The shaman spoke for like 2 hours of fears and attachments and the like. Very little of it if any was new to me. I kept thinking to myself, "I have no fears, I wonder what I'll see." After the talk they passed the Ayahuasca in small cups, a few words were said and bottoms up. We all scattered to pre-chosen areas of the house (it is normally down outdoors, but it rained all day), so I made my way to the recliner I had claimed.
The recliner was in a side room which I shared with two other people who laid out sleeping bags on the floor. My view was basically of a white wall and the entryway. After a while I started feeling it, felt the familiar pressure on my forhead and arms that one feels when mushrooms start to take hold, but instead of taking a plunge it plateaued. I became annoyed with everything, the noises the other people were making like footsteps, laughter, groans, etc, the lighting, the music, everything. At some point one of the caretakers came by and asked me how I was doing. I told her I was tip-toeing on the edge, but no dive just yet. "You want a second dose?" "Yes, please!"
That second dose did it. I don't know when it hit, but at some point I just blinked and everything turned black and white. My first thought was, "Holy shit, I'm in Insidious!" It definitely had an "underworld" type of vibe. The blank wall in front of me began to vibrate and the shadow cast by the recliner became the silhouette of an elephant that expanded and shrunk. as I focused on my friend the elephant I began to float in the air. Here is where things get interesting. I disappeared. I ceased to exist. I was enveloped in darkness and i began to see colors, and shapes, mainly that of quartz crystals. I began to see myself as a variety of insects, mainly caterpillars, but caterpillars becoming butterflies. I could feel myself bursting into something new. I saw friends, loved ones and finally my fear. I already knew what it was, but I was in denial.
Ever since my divorce I've been dead inside and after having one of the dreams I mentioned here about, "the victims I left behind." I swore off any more relationships. I was happy with what I had lived as far as romantic entanglements went, but I no longer wanted more. Well, in that void, that everything and nothing I saw my fear and broke through. There was only love. Like I said, I saw friends, loved ones and even "enemies." All I felt for them was love, a love so pure it was all encompassing. I was able to forgive them and forgive myself. Then... I was reconstructed. I don't want to say "rebirth," because it felt like I was put back from scratch.

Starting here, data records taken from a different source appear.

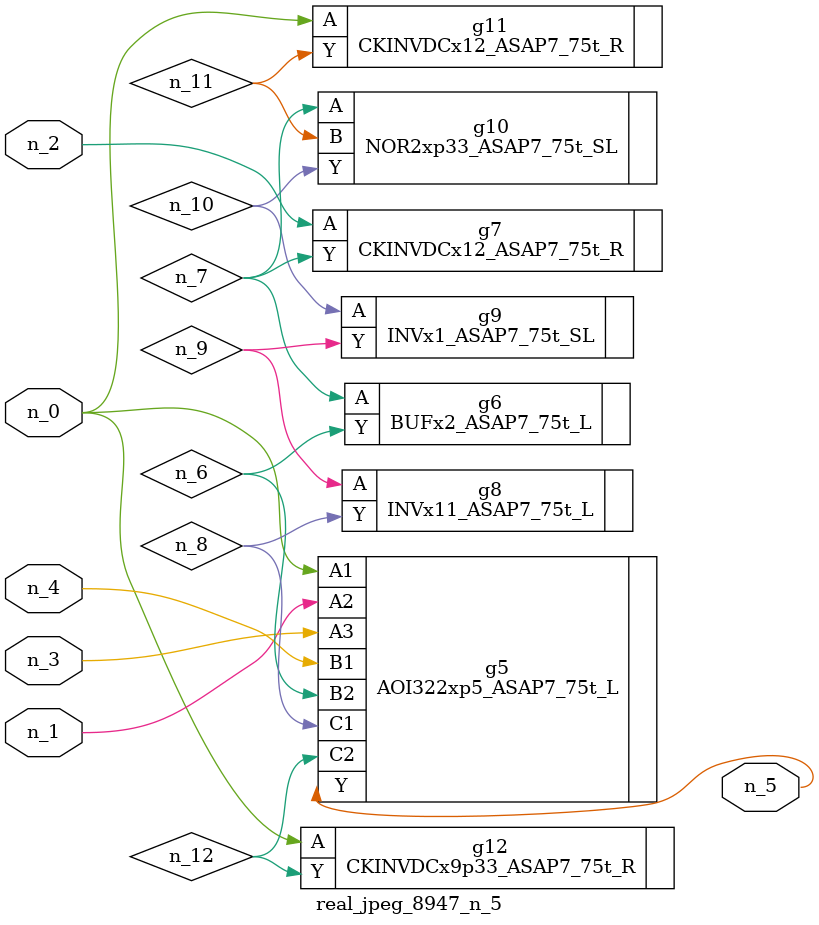
<source format=v>
module real_jpeg_8947_n_5 (n_4, n_0, n_1, n_2, n_3, n_5);

input n_4;
input n_0;
input n_1;
input n_2;
input n_3;

output n_5;

wire n_12;
wire n_8;
wire n_11;
wire n_6;
wire n_7;
wire n_10;
wire n_9;

AOI322xp5_ASAP7_75t_L g5 ( 
.A1(n_0),
.A2(n_1),
.A3(n_3),
.B1(n_4),
.B2(n_6),
.C1(n_8),
.C2(n_12),
.Y(n_5)
);

CKINVDCx12_ASAP7_75t_R g11 ( 
.A(n_0),
.Y(n_11)
);

CKINVDCx9p33_ASAP7_75t_R g12 ( 
.A(n_0),
.Y(n_12)
);

CKINVDCx12_ASAP7_75t_R g7 ( 
.A(n_2),
.Y(n_7)
);

BUFx2_ASAP7_75t_L g6 ( 
.A(n_7),
.Y(n_6)
);

NOR2xp33_ASAP7_75t_SL g10 ( 
.A(n_7),
.B(n_11),
.Y(n_10)
);

INVx11_ASAP7_75t_L g8 ( 
.A(n_9),
.Y(n_8)
);

INVx1_ASAP7_75t_SL g9 ( 
.A(n_10),
.Y(n_9)
);


endmodule
</source>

When I came to, back in the recliner, and saw my friend the elephant on the wall I was covered in tears and snot, breathing heavy.
The rest of the journey consisted of a few more trips to the black and white "underworld" and more communing with friends and loved ones as well as some powerful memories that were holding me back. At the end of it... all fear was gone. All I can say is I'm not the same person that went into that house, that person is dead, and who I am now is a clean slate.

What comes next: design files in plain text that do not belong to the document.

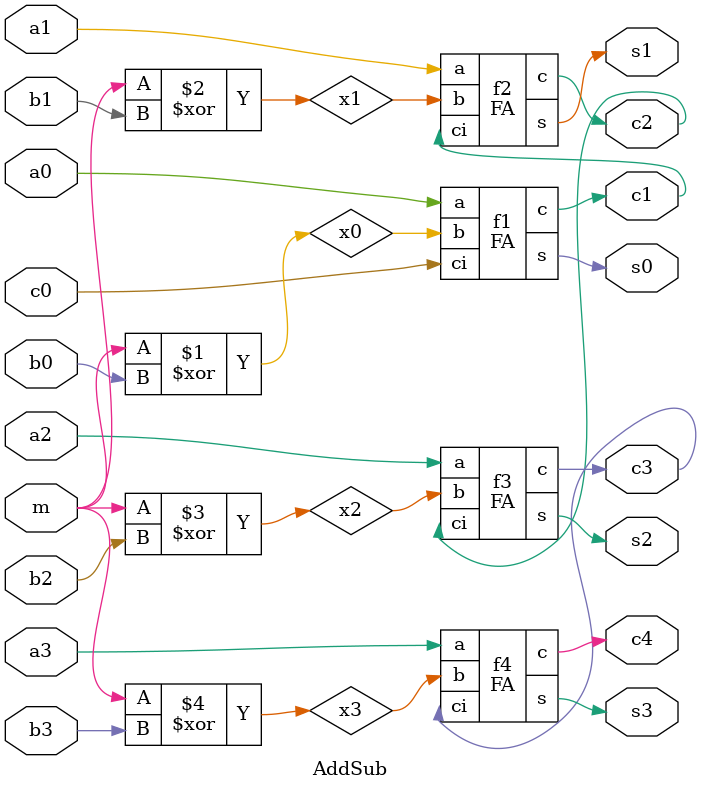
<source format=v>
/* two 4 bit nos are given
perform bitwise add/sub
display sum,carry
display diff and borrow
*/

// testbench code
module tb_AddSub;
reg A0,B0,C0,A1,B1,A2,B2,A3,B3,M;
wire S0,C1,S1,C2,S2,C3,S3,C4;

  AddSub h1(A0,B0,C0,A1,B1,A2,B2,A3,B3,M,S0,C1,S1,C2,S2,C3,S3,C4);
initial
begin

  A0=0; B0=0; C0=0; A1=0; B1=0; A2=0; B2=0; A3=0; B3=0; M=0; #1;

$display("a0 = %b, b0 = %b, c0 = %b, a1 = %b, b1 = %b, a2 = %b, b2 = %b, a3 = %b, b3 = %b,m = %b", A0, B0, C0, A1, B1, A2, B2, A3, B3, M);
$display("s0 = %b, c1 = %b, s1 = %b, c2 = %b, s2 = %b, c3 = %b, s3 = %b, c4 = %b", S0, C1,S1, C2, S2, C3, S3, C4);

A0=0; B0=0; C0=0; A1=1; B1=1; A2=1; B2=0; A3=1; B3=1; M=0; #1;
$display("a0 = %b, b0 = %b, c0 = %b, a1 = %b, b1 = %b, a2 = %b, b2 = %b, a3 = %b, b3 = %b,m = %b", A0, B0, C0, A1, B1, A2, B2, A3, B3, M);
$display("s0 = %b, c1 = %b, s1 = %b, c2 = %b, s2 = %b, c3 = %b, s3 = %b, c4 = %b", S0, C1,S1, C2, S2, C3, S3, C4);

A0=0; B0=0; C0=0; A1=1; B1=0; A2=0; B2=0; A3=0; B3=0; M=0; #1;
$display("a0 = %b, b0 = %b, c0 = %b, a1 = %b, b1 = %b, a2 = %b, b2 = %b, a3 = %b, b3 = %b,m = %b", A0, B0, C0, A1, B1, A2, B2, A3, B3, M);
$display("s0 = %b, c1 = %b, s1 = %b, c2 = %b, s2 = %b, c3 = %b, s3 = %b, c4 = %b", S0, C1,S1, C2, S2, C3, S3, C4);

A0=1; B0=0; C0=0; A1=0; B1=0; A2=0; B2=1; A3=0; B3=0; M=0; #1;
$display("a0 = %b, b0 = %b, c0 = %b, a1 = %b, b1 = %b, a2 = %b, b2 = %b, a3 = %b, b3 = %b,m = %b", A0, B0, C0, A1, B1, A2, B2, A3, B3, M);
$display("s0 = %b, c1 = %b, s1 = %b, c2 = %b, s2 = %b, c3 = %b, s3 = %b, c4 = %b", S0, C1,S1, C2, S2, C3, S3, C4);

A0=1; B0=0; C0=1; A1=1; B1=0; A2=0; B2=1; A3=0; B3=1; M=0; #1;
$display("a0 = %b, b0 = %b, c0 = %b, a1 = %b, b1 = %b, a2 = %b, b2 = %b, a3 = %b, b3 = %b,m = %b", A0, B0, C0, A1, B1, A2, B2, A3, B3, M);
$display("s0 = %b, c1 = %b, s1 = %b, c2 = %b, s2 = %b, c3 = %b, s3 = %b, c4 = %b", S0, C1,S1, C2, S2, C3, S3, C4);

A0=0; B0=0; C0=0; A1=1; B1=1; A2=0; B2=0; A3=0; B3=0; M=1; #1;
$display("a0 = %b, b0 = %b, c0 = %b, a1 = %b, b1 = %b, a2 = %b, b2 = %b, a3 = %b, b3 = %b,m = %b", A0, B0, C0, A1, B1, A2, B2, A3, B3, M);
$display("s0 = %b, c1 = %b, s1 = %b, c2 = %b, s2 = %b, c3 = %b, s3 = %b, c4 = %b", S0, C1,S1, C2, S2, C3, S3, C4);

A0=0; B0=1; C0=0; A1=1; B1=0; A2=0; B2=1; A3=0; B3=0; M=0; #1;
$display("a0 = %b, b0 = %b, c0 = %b, a1 = %b, b1 = %b, a2 = %b, b2 = %b, a3 = %b, b3 = %b,m = %b", A0, B0, C0, A1, B1, A2, B2, A3, B3, M);
$display("s0 = %b, c1 = %b, s1 = %b, c2 = %b, s2 = %b, c3 = %b, s3 = %b, c4 = %b", S0, C1,S1, C2, S2, C3, S3, C4);

A0=1; B0=1; C0=1; A1=1; B1=1; A2=1; B2=1; A3=1; B3=1; M=0; #1;
$display("a0 = %b, b0 = %b, c0 = %b, a1 = %b, b1 = %b, a2 = %b, b2 =%b, a3 = %b, b3 = %b,m= %b", A0, B0, C0, A1, B1, A2, B2, A3, B3, M);
$display("s0 = %b, c1 = %b, s1 = %b, c2 = %b, s2 = %b, c3 = %b, s3 = %b, c4 = %b", S0, C1,S1, C2, S2, C3, S3, C4);
end
initial
begin
$dumpfile("dump.vcd");
$dumpvars(1);
end
         endmodule





// design code
module FA(a, b, ci, s, c);
input a, b, ci;
output s, c;
wire x, y, z;
xor(x, a, b);
xor(s, x, ci);
and(y, a, b);
and(z, x, ci);
or(c, z, y);
endmodule
module AddSub(input a0, b0, c0, a1, b1, a2, b2, a3, b3, m, output s0, c1, s1, c2, s2, c3, s3, c4);
wire x0, x1, x2, x3;
xor(x0, m, b0);
xor(x1, m, b1);
xor(x2, m, b2);
xor(x3, m, b3);
  FA f1(.a(a0),.b(x0),.ci(c0),.s(s0),.c(c1));
  FA f2(.a(a1),.b(x1),.ci(c1),.s(s1),.c(c2));
  FA f3(.a(a2),.b(x2),.ci(c2),.s(s2),.c(c3));
  FA f4(.a(a3),.b(x3),.ci(c3),.s(s3),.c(c4));
endmodule

</source>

I told my brother that it reminded me of a discussion we had in my philosophy of religion class back in college. The professor was explaining the Christian concept of Grace. He said that when someone is bestowed with God's Grace who he used to be no longer exists. That person could have been the worst person on the planet, but the moment he receives said Grace they are literally a new person and when someone throws their old transgressions in their face it doesn't phase them, because they no longer are that person. All the guilt and shame are gone. THAT is how I feel. I see those mistakes, those regrets and they are no longer mine as that person exists no more.
I think I finally understand the ending to 2001 Space Odyssey lol.